What are necessary measures or basic steps for the implementation of such a strategy?
- A thorough legal review and approval of the specific formats to be published (if necessary, in the measure “Community Services: Legal Issues”).
- Designing, implementing, documenting and making available standardized processes for creating the formats to be re-usable by other researchers (possibly a task for the infrastructure group in Text+).
- Transform selected copyrighted collections accordingly and include them in the Text+ database.
- Organize certification of processes and formats to establish their provenance, transparency, reliability and sustainability and encourage widespread re-use.

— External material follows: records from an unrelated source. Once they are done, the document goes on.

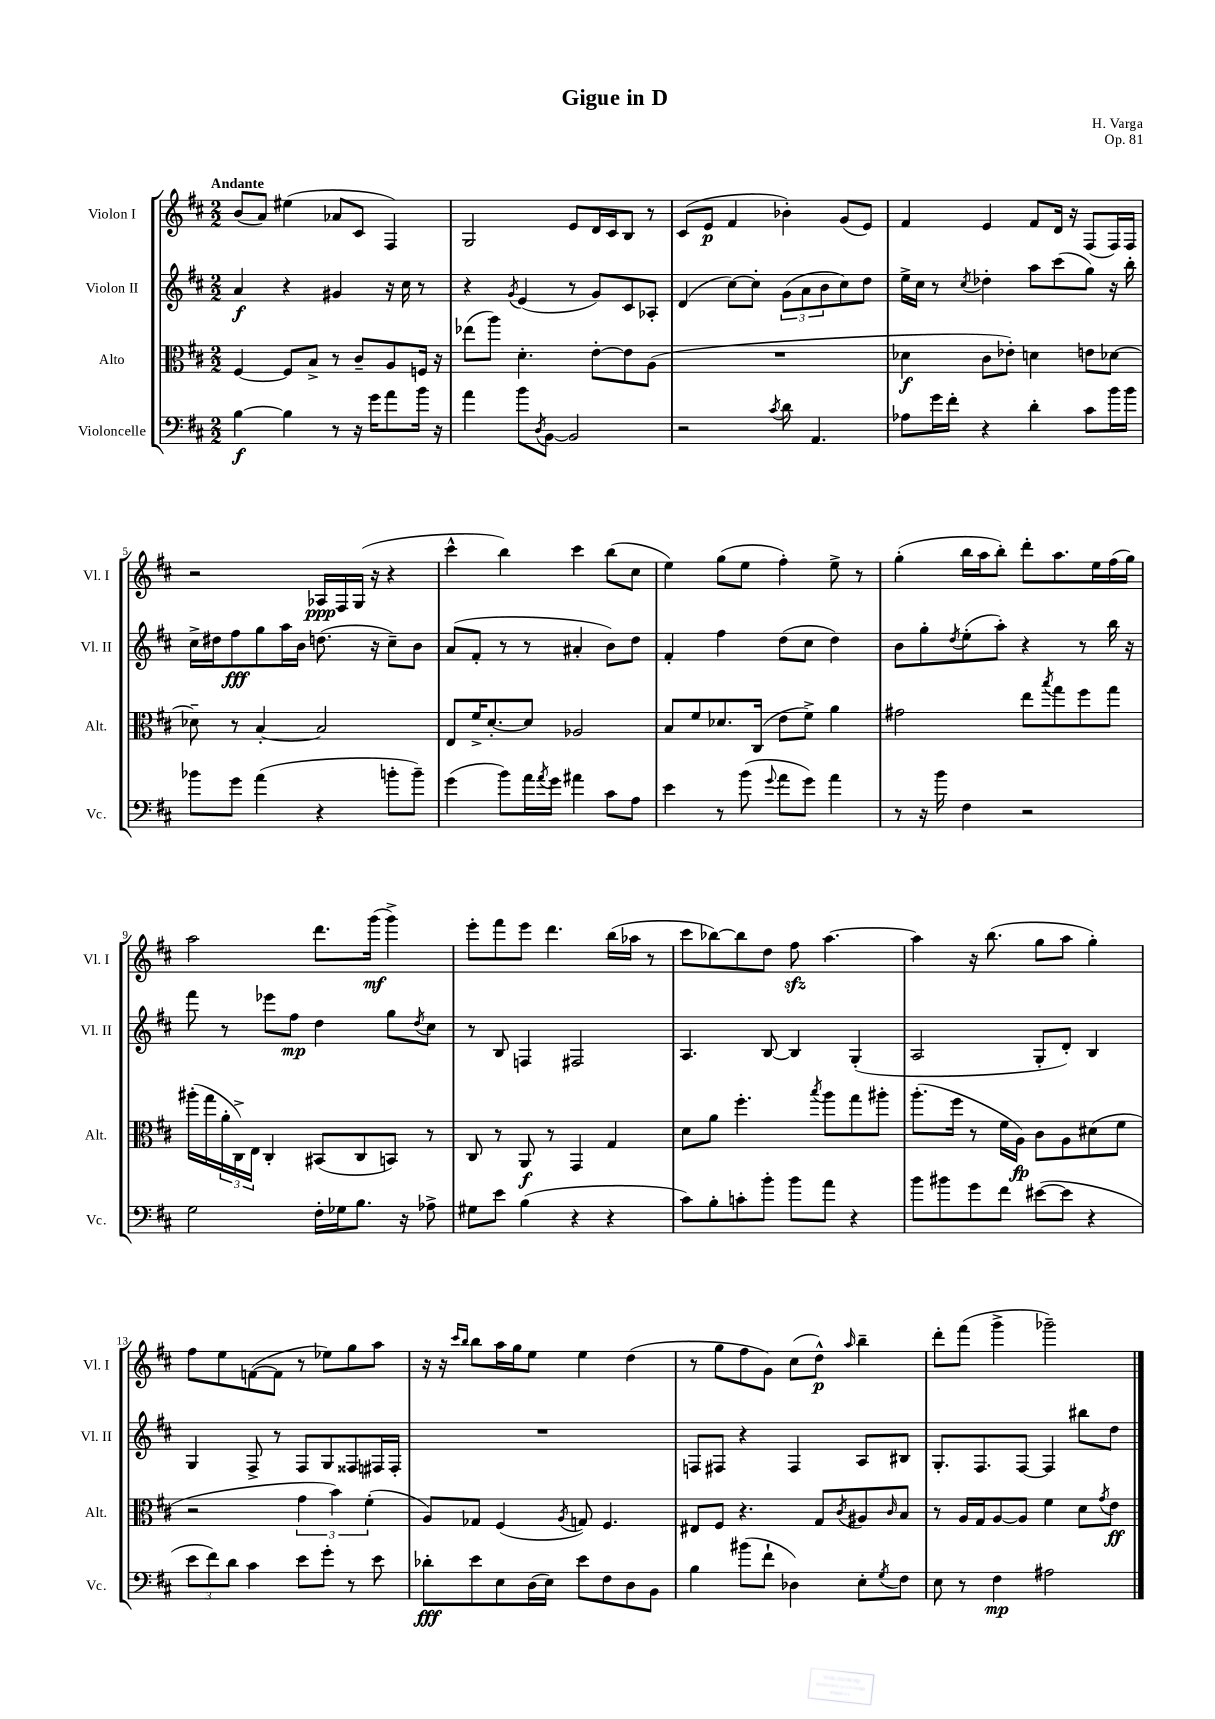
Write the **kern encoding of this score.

**kern	**dynam	**kern	**dynam	**kern	**dynam	**kern	**dynam
*part4	*part4	*part3	*part3	*part2	*part2	*part1	*part1
*staff4	*staff4	*staff3	*staff3	*staff2	*staff2	*staff1	*staff1
*I"Violoncelle	*	*I"Alto	*	*I"Violon II	*	*I"Violon I	*
*I'Vc.	*	*I'Alt.	*	*I'Vl. II	*	*I'Vl. I	*
*clefF4	*	*clefC3	*	*clefG2	*	*clefG2	*
*k[f#c#]	*	*k[f#c#]	*	*k[f#c#]	*	*k[f#c#]	*
*M2/2	*	*M2/2	*	*M2/2	*	*M2/2	*
=1	=1	=1	=1	=1	=1	=1	=1
!	!	!	!	!	!	!LO:TX:a:B:t=Andante	!
[4B\	f	[4F#/	.	4a/	f	(8b/L	.
.	.	.	.	.	.	8a/J)	.
4B\]	.	8F#/L]	.	4r	.	(4ee#X\	.
.	.	8B^/J	.	.	.	.	.
8r	.	8r	.	4g#X/	.	8a-X/L	.
16r	.	8c#~/L	.	.	.	8c#/J	.
16g\KL	.	.	.	.	.	.	.
8a\	.	8A/	.	16r	.	4F#/)	.
.	.	.	.	16cc#\	.	.	.
16b\Jk	.	16Fn/Jk	.	8r	.	.	.
16r	.	16r	.	.	.	.	.
=2	=2	=2	=2	=2	=2	=2	=2
4a\	.	(8ee-X\L	.	4r	.	2G/	.
.	.	8aa\J)	.	.	.	.	.
.	.	.	.	8qg/	.	.	.
8b\L	.	4.d'\	.	(4e/	.	.	.
8qD/	.	.	.	.	.	.	.
[8BB\J	.	.	.	.	.	.	.
2BB/]	.	.	.	8r	.	8e/L	.
.	.	[8e'\L	.	8g/L)	.	16d/L	.
.	.	.	.	.	.	16c#/J	.
.	.	8e\]	.	8c#/	.	8B/J	.
.	.	(8A\J	.	8A-X'/J	.	8r	.
=3	=3	=3	=3	=3	=3	=3	=3
2r	.	1r	.	(4d/	.	(8c#/L	.
.	.	.	.	.	.	8e/J	p
.	.	.	.	[8cc#\L)	.	4f#/	.
.	.	.	.	8cc#'\J]	.	.	.
8qc#/	.	.	.	.	.	.	.
8d\	.	.	.	(12g\L	.	4b-X'\)	.
.	.	.	.	12a\	.	.	.
4.AA/	.	.	.	.	.	.	.
.	.	.	.	12b\	.	.	.
.	.	.	.	8cc#\)	.	(8g/L	.
.	.	.	.	8dd\J	.	8e/J)	.
=4	=4	=4	=4	=4	=4	=4	=4
8A-X\L	.	4d-X\	f	16ee^\LL	.	4f#/	.
.	.	.	.	16cc#\JJ	.	.	.
16g\L	.	.	.	8r	.	.	.
16f#'\JJ	.	.	.	.	.	.	.
.	.	.	.	8qcc#/	.	.	.
4r	.	8c#\L	.	4dd-X'\	.	4e/	.
.	.	8e-X'\J)	.	.	.	.	.
4d'\	.	4dn\	.	8aa\L	.	8f#/L	.
.	.	.	.	(8ccc#\	.	16d/Jk	.
.	.	.	.	.	.	16r	.
8c#\L	.	8en\L	.	8gg\J)	.	(8F#/L	.
16b\L	.	[8d-X\J	.	16r	.	16F#/L)	.
16b\JJ	.	.	.	16bb'\	.	16F#/JJ	.
!!LO:LB:g=z
=5	=5	=5	=5	=5	=5	=5	=5
8b-X\L	.	8d-X~\]	.	16cc#^\LL	.	2r	.
.	.	.	.	16dd#X\J	.	.	.
8g\J	.	8r	.	8ff#\	fff	.	.
(4a\	.	[4B'/	.	8gg\	.	.	.
.	.	.	.	16aa\L	.	.	.
.	.	.	.	16b\JJ	.	.	.
4r	.	2B/]	.	(8.ddn\	.	16A-X/LL	ppp
.	.	.	.	.	.	16F#/	.
.	.	.	.	.	.	(16G/JJ	.
.	.	.	.	16r	.	16r	.
8bn'\L	.	.	.	8cc#~\L)	.	4r	.
8b~\J)	.	.	.	8b\J	.	.	.
=6	=6	=6	=6	=6	=6	=6	=6
(4g\	.	8E/L	.	(8a/L	.	4ccc#^^\	.
.	.	16f#^/K	.	8f#'/J	.	.	.
.	.	[8.d'/	.	.	.	.	.
8b\L)	.	.	.	8r	.	4bb\)	.
16a\L	.	8d/J]	.	8r	.	.	.
8qa/	.	.	.	.	.	.	.
16g\JJ	.	.	.	.	.	.	.
4a#X\	.	2A-X/	.	4a#X'/	.	4ccc#\	.
8c#\L	.	.	.	8b\L)	.	(8bb\L	.
8A\J	.	.	.	8dd\J	.	8cc#\J	.
=7	=7	=7	=7	=7	=7	=7	=7
4e\	.	8B/L	.	4f#'/	.	4ee\)	.
.	.	8f#/	.	.	.	.	.
8r	.	8.d-X/	.	4ff#\	.	(8gg\L	.
(8b\	.	.	.	.	.	8ee\J	.
.	.	(16C#/Jk	.	.	.	.	.
8qqg/	.	.	.	.	.	.	.
8a\L	.	8e\L	.	(8dd\L	.	4ff#'\)	.
8g\J)	.	8f#^\J)	.	8cc#\J	.	.	.
4a\	.	4a\	.	4dd\)	.	8ee^\	.
.	.	.	.	.	.	8r	.
=8	=8	=8	=8	=8	=8	=8	=8
8r	.	2g#X\	.	8b\L	.	(4gg'\	.
16r	.	.	.	8gg'\	.	.	.
16b\	.	.	.	.	.	.	.
.	.	.	.	8qdd/	.	.	.
4F#\	.	.	.	(8ee'\	.	16bb\LL	.
.	.	.	.	.	.	16aa\J	.
.	.	.	.	8aa'\J)	.	8bb'\J)	.
2r	.	8ee\L	.	4r	.	8ddd'\L	.
.	.	8qbb/	.	.	.	.	.
.	.	8gg\	.	.	.	8.aa\	.
.	.	8ff#\	.	8r	.	.	.
.	.	.	.	.	.	16ee\L	.
.	.	8gg\J	.	16bb\	.	(16ff#\	.
.	.	.	.	16r	.	16gg\JJ)	.
!!LO:LB:g=z
=9	=9	=9	=9	=9	=9	=9	=9
2G\	.	(16aa#X'\LL	.	8fff#\	.	2aa\	.
.	.	16gg\	.	.	.	.	.
.	.	24a'\	.	8r	.	.	.
.	.	24C#^\)	.	.	.	.	.
.	.	24E\JJ	.	.	.	.	.
.	.	4C#'/	.	8eee-X\L	.	.	.
.	.	.	.	8ff#\J	mp	.	.
16F#'\LL	.	(8BB#X/L	.	4dd\	.	8.ddd\L	.
16G-X\J	.	.	.	.	.	.	.
8.B\J	.	8C#/	.	.	.	.	.
.	.	.	.	.	.	(16ggg\Jk	mf
.	.	8BBn/J)	.	8gg\L	.	4ggg^\)	.
16r	.	.	.	.	.	.	.
.	.	.	.	8qdd/	.	.	.
8A-X^\	.	8r	.	8cc#\J	.	.	.
=10	=10	=10	=10	=10	=10	=10	=10
8G#X\L	.	8C#/	.	8r	.	8eee'\L	.
8e\J	.	8r	.	8B/	.	8fff#\	.
(4B\	.	8AA/	f	4Fn/	.	8eee\J	.
.	.	8r	.	.	.	4.ddd\	.
4r	.	4GG/	.	2F#X/	.	.	.
4r	.	4G/	.	.	.	(16bb\LL	.
.	.	.	.	.	.	16aa-X\JJ	.
.	.	.	.	.	.	8r	.
=11	=11	=11	=11	=11	=11	=11	=11
8c#\L)	.	8d\L	.	4.A/	.	8ccc#\L	.
8B'\	.	8a\J	.	.	.	[8bb-X\)	.
8cn'\	.	4.ff#'\	.	.	.	8bb-\]	.
8b'\J	.	.	.	[8B/	.	8dd\J	.
8b\L	.	.	.	4B/]	.	8ff#zz\	.
.	.	8qbb/	.	.	.	.	.
8a\J	.	8aa\L	.	.	.	[4.aa\	.
4r	.	8gg\	.	(4G'/	.	.	.
.	.	8aa#X'\J	.	.	.	.	.
=12	=12	=12	=12	=12	=12	=12	=12
8b\L	.	(8.aa'\L	.	2A/	.	4aa\]	.
8b#X\	.	.	.	.	.	.	.
.	.	16ff#\Jk	.	.	.	.	.
8g\	.	8r	.	.	.	16r	.
.	.	.	.	.	.	(8.bb\	.
8f#\J	.	16f#\LL	.	.	.	.	.
.	.	16A\JJ)	fp	.	.	.	.
([8e#X\L	.	8c#\L	.	8G'/L	.	8gg\L	.
8e#\J]	.	8A\	.	8d'/J)	.	8aa\J	.
4r	.	(8d#X\	.	4B/	.	4gg'\)	.
.	.	8f#\J	.	.	.	.	.
!!LO:LB:g=z
=13	=13	=13	=13	=13	=13	=13	=13
12e\L	.	2r	.	4G/	.	8ff#\L	.
12f#\)	.	.	.	.	.	.	.
.	.	.	.	.	.	8ee\	.
12d\J	.	.	.	.	.	.	.
4c#\	.	.	.	8F#^/	.	([8fn\	.
.	.	.	.	8r	.	8f\J]	.
8e\L	.	6g\	.	8F#/L	.	8r	.
8g'\J	.	.	.	8G/	.	8ee-X\L)	.
.	.	6b\)	.	.	.	.	.
8r	.	.	.	8F##X/	.	8gg\	.
.	.	(6f#'\	.	.	.	.	.
8e\	.	.	.	16F#X/L	.	8aa\J	.
.	.	.	.	16F#'/JJ	.	.	.
=14	=14	=14	=14	=14	=14	=14	=14
8d-X'\L	fff	8A/L)	.	1r	.	16r	.
.	.	.	.	.	.	16r	.
.	.	.	.	.	.	16qqccc#/LL	.
.	.	.	.	.	.	16qqbb/JJ	.
8e\	.	8G-X/J	.	.	.	8bb\L	.
8E\	.	(4F#/	.	.	.	16aa\L	.
.	.	.	.	.	.	16gg\J	.
(16D\L	.	.	.	.	.	8ee\J	.
16E\JJ)	.	.	.	.	.	.	.
.	.	8qA/	.	.	.	.	.
8e\L	.	8Gn/)	.	.	.	4ee\	.
8F#\	.	4.F#/	.	.	.	.	.
8D\	.	.	.	.	.	(4dd\	.
8BB\J	.	.	.	.	.	.	.
=15	=15	=15	=15	=15	=15	=15	=15
4B\	.	8E#X/L	.	8Fn/L	.	8r	.
.	.	8F#/J	.	8F#X/J	.	8gg\L	.
(8b#X\L	.	4.r	.	4r	.	8ff#\	.
8f#`\J	.	.	.	.	.	8g\J)	.
4D-X\)	.	.	.	4F#/	.	(8cc#\L	.
.	.	8G/L	.	.	.	8dd^^\J)	p
.	.	8qc#/	.	.	.	16qqaa/	.
8E'\L	.	8A#X/	.	8A/L	.	4bb~\	.
8qG/	.	16qqc#/	.	.	.	.	.
8F#\J	.	8B/J	.	8B#X/J	.	.	.
=16	=16	=16	=16	=16	=16	=16	=16
8E\	.	8r	.	8.G'/L	.	8ddd'\L	.
8r	.	16A/LL	.	.	.	(8fff#\J	.
.	.	16G/J	.	8.F#/	.	.	.
4F#\	mp	[8A/	.	.	.	4ggg^\	.
.	.	8A/J]	.	[8F#/J	.	.	.
2A#X\	.	4f#\	.	4F#/]	.	2ggg-X~\)	.
.	.	8d\L	.	8bb#X\L	.	.	.
.	.	8qg/	.	.	.	.	.
.	.	8e\J	ff	8dd\J	.	.	.
==	==	==	==	==	==	==	==
*-	*-	*-	*-	*-	*-	*-	*-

Derived textual features require a trade-off between the information richness of the format on the one hand and the certainty of their legal distribution on the other hand. In addition, in order to ensure widespread uptake, it must be ensured that the standardization of the format and the trustworthiness of the creation process in terms of reliable provenance are met, for example by certifying the formats and processes.
Review by community
The positive effects of the described user story on the NFDI can be outlined as following: it will tap into innovative potential in the area of research data management, because new text resources can be opened up for research. Additionally, a comparatively new solution is being tested for a known problem hopefully leading to positive effects with regard to efficiency.
The issue is also an eminently infrastructural task, because a consensus of the community on the one hand and a reliable certification of formats and processes on the other hand are necessary, both things that individual researchers cannot achieve without broad coordination.
Finally, this issue provides a concrete opportunity for cooperation beyond European partners, as the HathiTrust in the USA has been experimenting with the principle described here for several years (see HathiTrust “Extracted Features Dataset”).
Christof Schöch, Frédéric Döhl, Achim Rettinger, Evelyn Gius, Peer Trilcke, Peter Leinen, Fotis Jannidis, Maria Hinzmann, Jörg Röpke: „Abgeleitete Textformate: Text und Data Mining mit urheberrechtlich geschützten Textbeständen“, Zeitschrift für digitale Geisteswissenschaften (submitted).